Items listed in a dataset:

══════

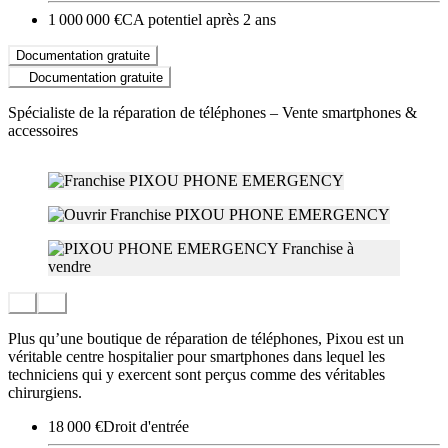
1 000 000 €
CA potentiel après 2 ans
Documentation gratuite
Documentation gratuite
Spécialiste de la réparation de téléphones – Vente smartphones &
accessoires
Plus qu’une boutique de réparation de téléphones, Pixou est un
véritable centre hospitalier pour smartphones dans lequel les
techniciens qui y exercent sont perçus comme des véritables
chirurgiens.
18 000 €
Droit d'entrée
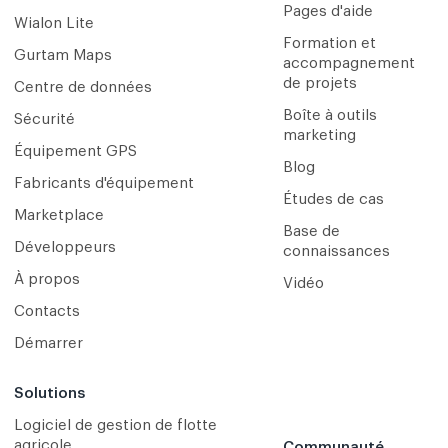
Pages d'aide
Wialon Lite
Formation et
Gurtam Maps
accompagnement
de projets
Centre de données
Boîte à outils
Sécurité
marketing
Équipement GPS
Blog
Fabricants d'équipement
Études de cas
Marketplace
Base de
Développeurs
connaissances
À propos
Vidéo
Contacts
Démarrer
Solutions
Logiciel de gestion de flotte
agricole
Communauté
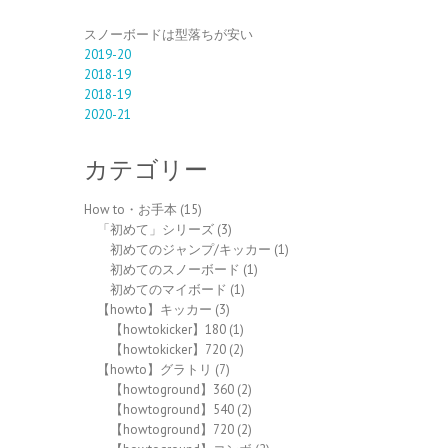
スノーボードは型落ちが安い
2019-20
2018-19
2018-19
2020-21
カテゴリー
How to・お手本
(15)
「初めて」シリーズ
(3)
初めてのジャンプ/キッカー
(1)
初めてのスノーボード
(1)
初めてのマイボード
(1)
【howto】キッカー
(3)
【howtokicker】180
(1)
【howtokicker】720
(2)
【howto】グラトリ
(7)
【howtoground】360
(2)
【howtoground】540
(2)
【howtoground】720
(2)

══════

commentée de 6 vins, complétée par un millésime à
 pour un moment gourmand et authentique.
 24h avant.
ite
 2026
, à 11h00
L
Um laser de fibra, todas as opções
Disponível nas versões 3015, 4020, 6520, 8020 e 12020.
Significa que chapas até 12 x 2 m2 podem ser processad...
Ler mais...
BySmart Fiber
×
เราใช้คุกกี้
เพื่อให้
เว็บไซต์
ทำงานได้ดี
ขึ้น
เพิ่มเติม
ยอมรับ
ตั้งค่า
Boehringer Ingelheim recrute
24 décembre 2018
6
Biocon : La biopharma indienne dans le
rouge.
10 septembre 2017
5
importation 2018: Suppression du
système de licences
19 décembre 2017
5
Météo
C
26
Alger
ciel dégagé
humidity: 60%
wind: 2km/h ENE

══════

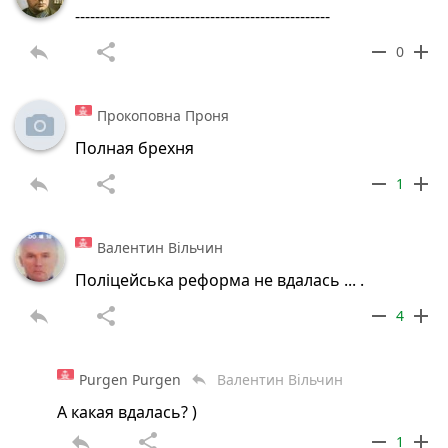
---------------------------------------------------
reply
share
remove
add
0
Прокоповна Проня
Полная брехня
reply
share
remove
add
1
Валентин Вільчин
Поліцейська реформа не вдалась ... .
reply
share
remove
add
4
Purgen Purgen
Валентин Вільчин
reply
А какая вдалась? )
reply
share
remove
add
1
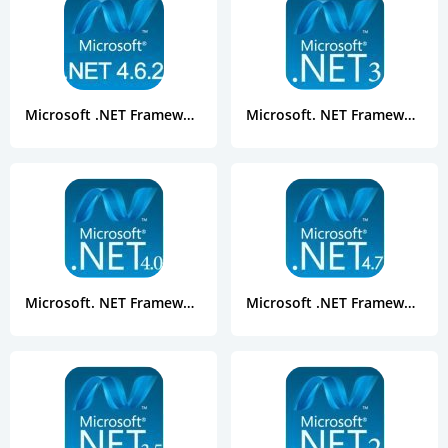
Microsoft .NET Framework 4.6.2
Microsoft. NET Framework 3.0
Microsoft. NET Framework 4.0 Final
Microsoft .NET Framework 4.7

══════

What the task requires: Copy out word for word the lines of the material starting with the one containing "1 000 000 €" and going on through the one containing "Droit d'entrée", including both of those lines.

Written solution:
1 000 000 €
CA potentiel après 2 ans
Documentation gratuite
Documentation gratuite
Spécialiste de la réparation de téléphones – Vente smartphones &
accessoires
Plus qu’une boutique de réparation de téléphones, Pixou est un
véritable centre hospitalier pour smartphones dans lequel les
techniciens qui y exercent sont perçus comme des véritables
chirurgiens.
18 000 €
Droit d'entrée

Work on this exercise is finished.